Hundreds of demonstrators demanding equal citizenship and pensions rights for former Gurkhas have descended on Westminster, amassing outside the Ministry of Defence and the Houses of Parliament.
The protesters - marching peacefully but clearly angry - had expected to meet David Cameron in Downing Street to deliver a petition against what they say is unfair treatment by the UK government. However they allege the PM cancelled the meeting two weeks ago, something which has clearly led to fury among those campaigning for Gurkhas' rights.

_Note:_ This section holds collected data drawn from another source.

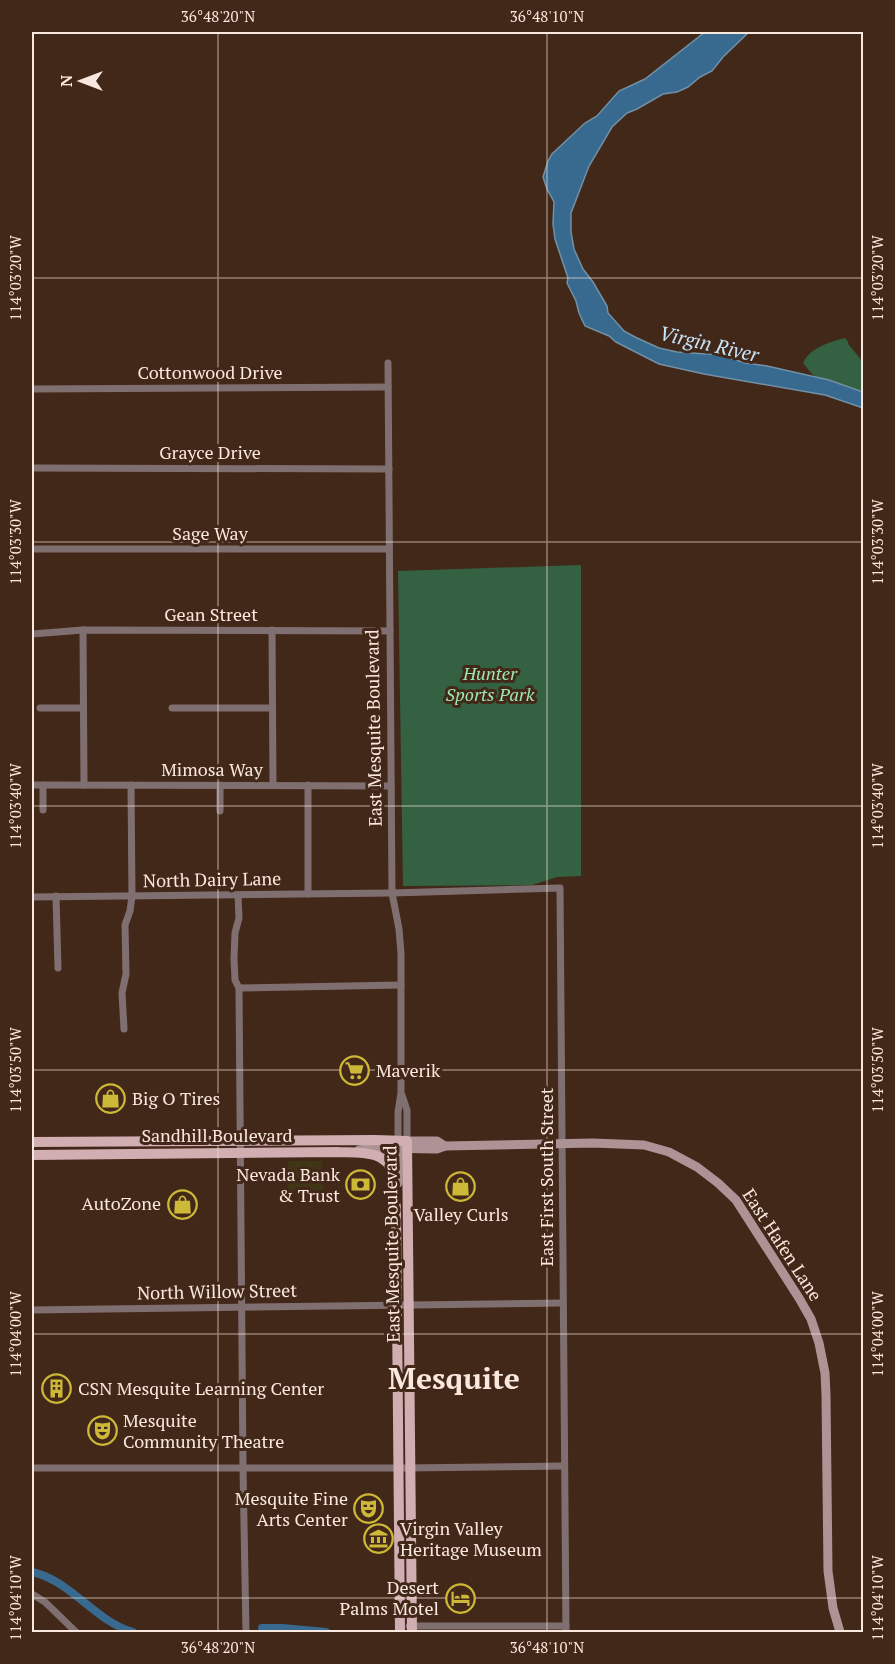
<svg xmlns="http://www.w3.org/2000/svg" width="895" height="1664" viewBox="0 0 895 1664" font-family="'PT Serif',serif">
<rect width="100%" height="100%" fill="#422819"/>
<g fill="#346141">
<path d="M844,338L847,340L849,345L863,362V392L829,380L818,378L812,374L803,363C811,347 828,343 844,338Z"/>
<path d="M581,565V876L557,877L532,885L403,886L398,571Z"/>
</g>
<path fill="#3f3616" d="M288,1161H322L323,1191H288Z"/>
<path fill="#376a8e" stroke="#7290a6" stroke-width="1.5" d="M705,32H749L723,57L712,71L700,77L688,87L677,92L663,94L637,109L627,113L612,127L589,166L571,213V232L574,249L583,269L593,282L607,306L608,313L624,331L635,337L659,348L677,352L721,355L745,363L767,366L829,380L863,392V408L825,395L704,374L659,364L616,342L609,336L585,326L579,313L576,301L567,283L568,278L555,239L553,224L554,202L547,189L543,177L548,161L552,154L585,123L597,116L619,91L645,79Z"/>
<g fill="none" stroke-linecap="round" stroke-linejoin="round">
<g stroke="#376a8e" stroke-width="8">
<path d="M32,1572C72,1581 94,1621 133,1632"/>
<path d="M262,1628H282L326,1632"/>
</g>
<g stroke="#806f70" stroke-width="7">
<path d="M388,363L392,893L399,929L401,953V1093L398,1112V1141"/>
<path d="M32,389L388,387"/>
<path d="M32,468L389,469"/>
<path d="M32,549H389"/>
<path d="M83,630L84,785"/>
<path d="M272,630L273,785"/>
<path d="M32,634L83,630L390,631"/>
<path d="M40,708H83"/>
<path d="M172,708H272"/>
<path d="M32,785L391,786"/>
<path d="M43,785V810"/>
<path d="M220,811V785"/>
<path d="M308,894V785"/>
<path d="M238,895L239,918L235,933L234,958L235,980L239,988L243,1468L246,1632"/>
<path d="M56,896L58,968"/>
<path d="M32,897L392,893L560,888L566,1632"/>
<path d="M239,988L401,985"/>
<path d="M124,1029L122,993L126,974L125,925L130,911L132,896L131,785"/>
<path d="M402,1095L407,1110V1141"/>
<path d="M32,1310L563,1303"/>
<path d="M32,1468H404L564,1466"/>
<path d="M32,1594L45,1602L76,1632"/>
<path d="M409,1626H566"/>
</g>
<g stroke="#ad9395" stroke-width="9">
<path d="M407,1141H437L445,1146"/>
<path d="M359,1150L375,1148L437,1149L445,1146L593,1143L644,1145L669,1152L697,1167L718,1183L736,1200L799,1298L811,1319L819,1343L825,1373L826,1395L828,1571L833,1608L840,1632"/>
<path d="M398,1183V1143"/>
</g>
<g stroke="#d0aeb1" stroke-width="10">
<path d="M32,1142L375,1140L407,1141L412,1632"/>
<path d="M32,1155L337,1152C357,1153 388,1149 393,1175C395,1185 393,1196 396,1207L400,1632"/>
</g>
</g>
<path fill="none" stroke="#fae8de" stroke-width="1.5" stroke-opacity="0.45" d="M218,32V1632M547,32V1632M32,278H864M32,542H864M32,806H864M32,1070H864M32,1334H864M32,1598H864"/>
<defs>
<symbol id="supermarket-ring" viewBox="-11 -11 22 22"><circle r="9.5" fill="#422819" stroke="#ceb837" stroke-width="1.5"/><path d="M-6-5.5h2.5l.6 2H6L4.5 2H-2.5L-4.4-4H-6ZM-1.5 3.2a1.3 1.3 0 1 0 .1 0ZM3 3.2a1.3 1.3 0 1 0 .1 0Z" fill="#ceb837"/></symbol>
<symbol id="shop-ring" viewBox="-11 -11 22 22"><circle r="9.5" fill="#422819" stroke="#ceb837" stroke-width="1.5"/><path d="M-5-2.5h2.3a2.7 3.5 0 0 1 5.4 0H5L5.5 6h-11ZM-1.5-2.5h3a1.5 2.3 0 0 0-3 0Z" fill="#ceb837"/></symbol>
<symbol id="bank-ring" viewBox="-11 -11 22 22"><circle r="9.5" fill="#422819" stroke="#ceb837" stroke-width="1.5"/><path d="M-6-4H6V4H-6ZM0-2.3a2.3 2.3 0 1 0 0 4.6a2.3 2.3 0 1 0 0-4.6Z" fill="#ceb837"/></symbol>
<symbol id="building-ring" viewBox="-11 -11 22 22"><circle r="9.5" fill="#422819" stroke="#ceb837" stroke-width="1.5"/><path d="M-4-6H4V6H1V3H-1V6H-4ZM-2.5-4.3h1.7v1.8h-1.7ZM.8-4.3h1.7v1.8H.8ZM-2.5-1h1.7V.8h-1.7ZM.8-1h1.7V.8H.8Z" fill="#ceb837"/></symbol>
<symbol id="theatre-ring" viewBox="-11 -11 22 22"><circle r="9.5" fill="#422819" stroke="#ceb837" stroke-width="1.5"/><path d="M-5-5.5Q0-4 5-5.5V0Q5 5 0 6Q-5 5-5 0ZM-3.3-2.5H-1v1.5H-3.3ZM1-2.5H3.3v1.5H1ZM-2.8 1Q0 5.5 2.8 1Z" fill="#ceb837"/></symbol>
<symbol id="museum-ring" viewBox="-11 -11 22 22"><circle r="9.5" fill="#422819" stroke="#ceb837" stroke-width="1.5"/><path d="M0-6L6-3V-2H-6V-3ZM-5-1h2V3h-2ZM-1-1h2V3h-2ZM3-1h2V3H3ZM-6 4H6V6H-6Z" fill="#ceb837"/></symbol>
<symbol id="hotel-ring" viewBox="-11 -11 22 22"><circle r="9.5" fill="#422819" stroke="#ceb837" stroke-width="1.5"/><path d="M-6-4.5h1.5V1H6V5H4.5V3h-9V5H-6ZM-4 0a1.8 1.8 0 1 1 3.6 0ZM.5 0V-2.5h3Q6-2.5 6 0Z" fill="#ceb837"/></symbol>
</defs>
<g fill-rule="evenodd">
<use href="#supermarket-ring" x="338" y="1054" width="33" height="33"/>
<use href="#shop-ring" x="94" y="1082" width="33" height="33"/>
<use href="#bank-ring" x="344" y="1168" width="33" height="33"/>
<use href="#shop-ring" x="444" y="1170" width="33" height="33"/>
<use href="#shop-ring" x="166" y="1188" width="33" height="33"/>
<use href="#building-ring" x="40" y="1372" width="33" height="33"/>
<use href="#theatre-ring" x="86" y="1414" width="33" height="33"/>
<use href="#theatre-ring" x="352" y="1492" width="33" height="33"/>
<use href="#museum-ring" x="362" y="1522" width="33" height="33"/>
<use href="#hotel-ring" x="444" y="1582" width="33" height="33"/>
</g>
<g text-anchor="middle" stroke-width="6" stroke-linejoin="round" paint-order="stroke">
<g font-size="18" fill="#fae8de" stroke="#422819">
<text x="210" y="379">Cottonwood Drive</text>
<text x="210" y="459">Grayce Drive</text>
<text x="210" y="540">Sage Way</text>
<text x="211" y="621">Gean Street</text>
<text transform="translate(374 728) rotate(-91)" y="6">East Mesquite Boulevard</text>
<text x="212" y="776">Mimosa Way</text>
<text transform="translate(212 880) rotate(-1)" y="6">North Dairy Lane</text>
<text x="217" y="1142">Sandhill Boulevard</text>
<text transform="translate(547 1177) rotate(-90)" y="6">East First South Street</text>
<text transform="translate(392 1244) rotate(-91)" y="6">East Mesquite Boulevard</text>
<text transform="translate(782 1245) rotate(57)" y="6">East Hafen Lane</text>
<text transform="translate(217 1292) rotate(-1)" y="6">North Willow Street</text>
</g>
<g font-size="18" font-style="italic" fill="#9ce8b0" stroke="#422819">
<text x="490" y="680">Hunter<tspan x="490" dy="21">Sports Park</tspan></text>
</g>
<g font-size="18" fill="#fae8de" stroke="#422819" text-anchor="start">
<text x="376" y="1077">Maverik</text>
<text x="132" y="1105">Big O Tires</text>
<text x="340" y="1181" text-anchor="end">Nevada Bank<tspan x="340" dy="21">&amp; Trust</tspan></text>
<text x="161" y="1210" text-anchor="end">AutoZone</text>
<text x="461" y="1221" text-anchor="middle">Valley Curls</text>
<text x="78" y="1395">CSN Mesquite Learning Center</text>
<text x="123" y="1427">Mesquite<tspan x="123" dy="21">Community Theatre</tspan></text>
<text x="348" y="1505" text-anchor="end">Mesquite Fine<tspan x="348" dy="21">Arts Center</tspan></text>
<text x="400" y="1535">Virgin Valley<tspan x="400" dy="21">Heritage Museum</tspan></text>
<text x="439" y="1594" text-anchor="end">Desert<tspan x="439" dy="21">Palms Motel</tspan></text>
</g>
<g font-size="20" font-style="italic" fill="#c6e3f9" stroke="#422819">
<text transform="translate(709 344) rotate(13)" y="7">Virgin River</text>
</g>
<g font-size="30" font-weight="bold" fill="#fae8de" stroke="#422819">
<text x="454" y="1389">Mesquite</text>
</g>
</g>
<rect width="895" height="1664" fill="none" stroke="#422819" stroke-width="66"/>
<g transform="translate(81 81) rotate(270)" stroke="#422819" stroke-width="4.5" paint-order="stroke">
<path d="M0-4.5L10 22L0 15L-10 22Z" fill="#fae8de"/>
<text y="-9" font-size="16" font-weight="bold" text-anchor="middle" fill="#fae8de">N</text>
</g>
<rect x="33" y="33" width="829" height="1598" fill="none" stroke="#fae8de" stroke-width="2"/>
<g font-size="15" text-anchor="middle" fill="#fae8de">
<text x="218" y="22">36°48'20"N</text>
<text x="547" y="22">36°48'10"N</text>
<text transform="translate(878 278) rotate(-90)" y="5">114°03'20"W</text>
<text transform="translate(16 278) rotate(-90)" y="5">114°03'20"W</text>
<text transform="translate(878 542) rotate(-90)" y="5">114°03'30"W</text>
<text transform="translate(16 542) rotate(-90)" y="5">114°03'30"W</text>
<text transform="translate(16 806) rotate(-90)" y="5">114°03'40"W</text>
<text transform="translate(878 806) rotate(-90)" y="5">114°03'40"W</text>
<text transform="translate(878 1070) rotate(-90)" y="5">114°03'50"W</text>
<text transform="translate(16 1070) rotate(-90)" y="5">114°03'50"W</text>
<text transform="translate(16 1334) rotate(-90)" y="5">114°04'00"W</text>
<text transform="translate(878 1334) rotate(-90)" y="5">114°04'00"W</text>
<text transform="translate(878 1598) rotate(-90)" y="5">114°04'10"W</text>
<text transform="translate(16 1598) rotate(-90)" y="5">114°04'10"W</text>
<text x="218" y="1653">36°48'20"N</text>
<text x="547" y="1653">36°48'10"N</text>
</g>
</svg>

Nabina Gurung, a representative from the newly-formed action group Enough Is Enough, told HuffPost : We were supposed to have a little chit-chat with the prime minister himself, however because of his busy schedule he couldn't meet us.
"We did hand over a petition to his secretary," she said. "Hopefully although we know that there's greater problems, the problems we are facing are too much to bear. So I hope he reads the petition."
Garung said they were told a fortnight ago that the PM's meeting with them had to be cancelled. "We had been planning this for some time," she told us.
The Gurkas - Nepalise soldiers who have fought alongside the British army for more than 200 years - won a long battle to be able to settle in the UK in 2009, when then home secretary Jacqui Smith bowed to immense pressure, led by the actress Joanna Lumley.
However since then the Gurkhas have continued to protest at a decision to block those who retired before July 2007 to join the regular UK armed forces pensions scheme. They say they receive a third of the pension handed to UK-based soldiers.
Nabina Gurung told us: "When Joanna Lumley helped this campaign forward, the Gurkhas were given a settlement grant and we were pretty happy with it, but we didn't know the consequences after getting the settlement. The veterans have come to this country and are suffering a lot. The government is just blindfolded, they're not willing to treat us as equal as the British soldiers. We want equal rights."
Among the crowd were British people who are not related to former Gurkhas but who have strong sympathy with their cause. Sadia Awan from London said she was marching in solidarity. "They deserve to be part of this country, just as we are," she told us. "I believe in their cause and I think just as my family fought to be in this country, so should they be allowed to, because they actually did more."